Enoの音楽日記

オペラ、コンサートを中心に、日々の感想を記します。

ペッカ・クーシストのCD

2019年06月19日 | 音楽
 先日、日本フィルの横浜定期で聴いたペッカ・クーシスト(1976‐)というヴァイオリニストが大変面白かったので、その後いくつかのCDを聴いてみた。わたしがアクセス可能なのはナクソス・ミュージック・ライブラリーなので、そこで聴いた範囲だが、その感想を記したい。

 横浜定期で聴いた曲はシベリウスのヴァイオリン協奏曲だが(オーケストラはインキネン指揮日本フィルで、インキネンのやりたいことがよくわかる演奏だった)、冒頭のヴァイオリン・ソロの深く沈潜した表現と、聴こえるか聴こえないかというくらいの最弱音に惹きつけられた。また、第1楽章と第3楽章では、弾みのあるノリのよい演奏が展開され、思わず目をみはった。

 それらの演奏を思い出させるCDは、まず深く沈潜した表現では、チャールズ・アイヴズのヴァイオリン・ソナタ第4番「キャンプの集いの子供の日」の第2楽章ラルゴが挙げられる。その集中力ある演奏は並大抵ではないと思う。

 一方、ノリのよい演奏では、バッハのヴァイオリン協奏曲ホ長調BWV1042の第3楽章アレグロ・アッサイの展開部が挙げられる。目覚ましい躍動感がある。オーケストラはタピオラ・シンフォニエッタだが、指揮者を置かずに、クーシストが弾き振りしている。
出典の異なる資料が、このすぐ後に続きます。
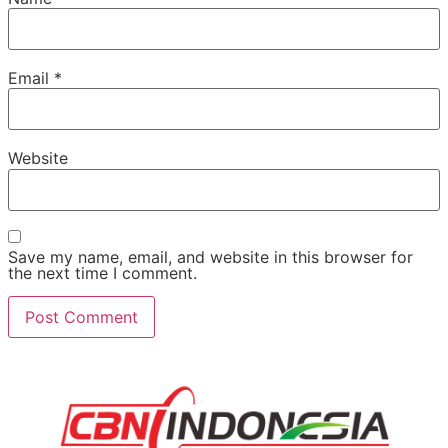
Email
*
Website
Save my name, email, and website in this browser for
the next time I comment.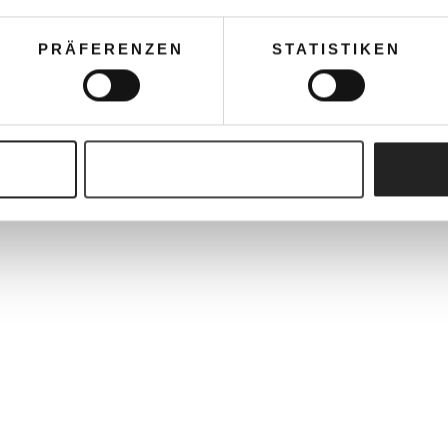
PRÄFERENZEN
STATISTIKEN
Auswahl erlauben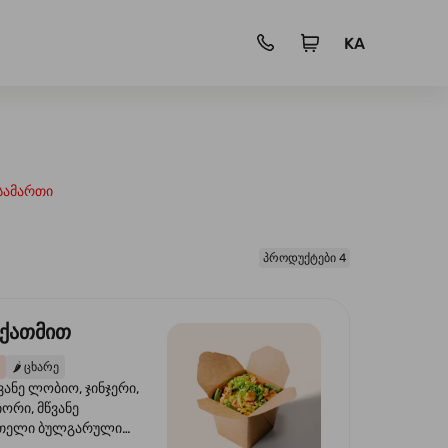
KA
სამართი
პროდუქტები 4
 ქათმით
🌶️
ცხარე
ვანე ლობიო, ჯინჯერი,
იორი, მწვანე
წითელი ბულგარული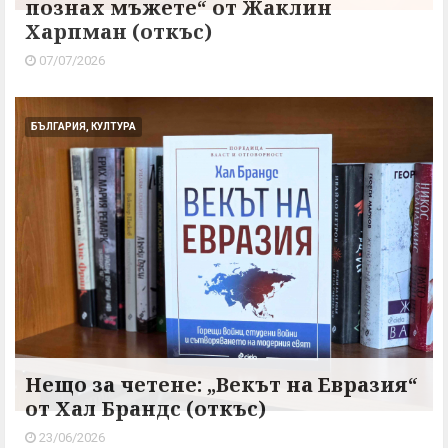
познах мъжете“ от Жаклин
Харпман (откъс)
07/07/2026
БЪЛГАРИЯ, КУЛТУРА
Нещо за четене: „Векът на Евразия“
от Хал Брандс (откъс)
23/06/2026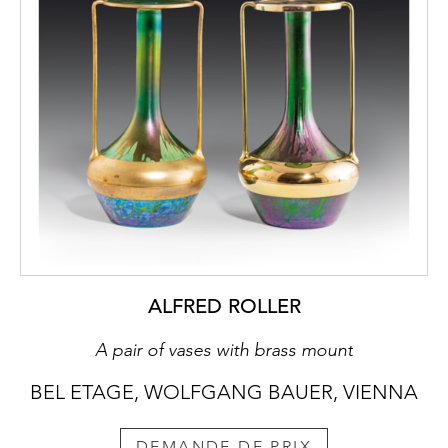
ALFRED ROLLER
A pair of vases with brass mount
BEL ETAGE, WOLFGANG BAUER, VIENNA
DEMANDE DE PRIX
 これらのCDで先日のわたしの印象は裏付けられたが、それと同時に、クーシストへの興味がますます募るのを感じた。古典派の曲も聴いてみたいと思い、モーツァルトのヴァイオリン協奏曲第5番「トルコ風」を聴いてみた(オーケストラはオッリ・ムストネン指揮タピオラ・シンフォニエッタ)。ピリオド様式を取り入れたその演奏にひじょうに惹かれた。また、パガニーニのヴァイオリンとギターのための協奏的ソナタイ長調は、古典的な様式感を備えていた。

 もっとも注目したCDは、セバスチャン・ファーゲルルンドSebastian Fagerlund(1972‐)というフィンランドの作曲家のヴァイオリン協奏曲「光の中の闇」(2012年)だ(オーケストラはハンヌ・リントゥ指揮フィンランド放送響)。その演奏は水を得た魚のようだ。

 なお、ファーゲルルンドはポスト・モダンの作曲家で、2016/17のシーズンにアムステルダムのロイヤル・コンセルトヘボウのコンポーザー・イン・レジデンスを務めた。

 余談だが、クーシストの父のイルッカ・クーシスト(1933‐)は作曲家で、1984~92年までフィンランド国立オペラの総支配人を務めた。兄のヤッコ・クーシスト(1974‐)はヴァイオリニストで、兄弟のデュオのCDもある。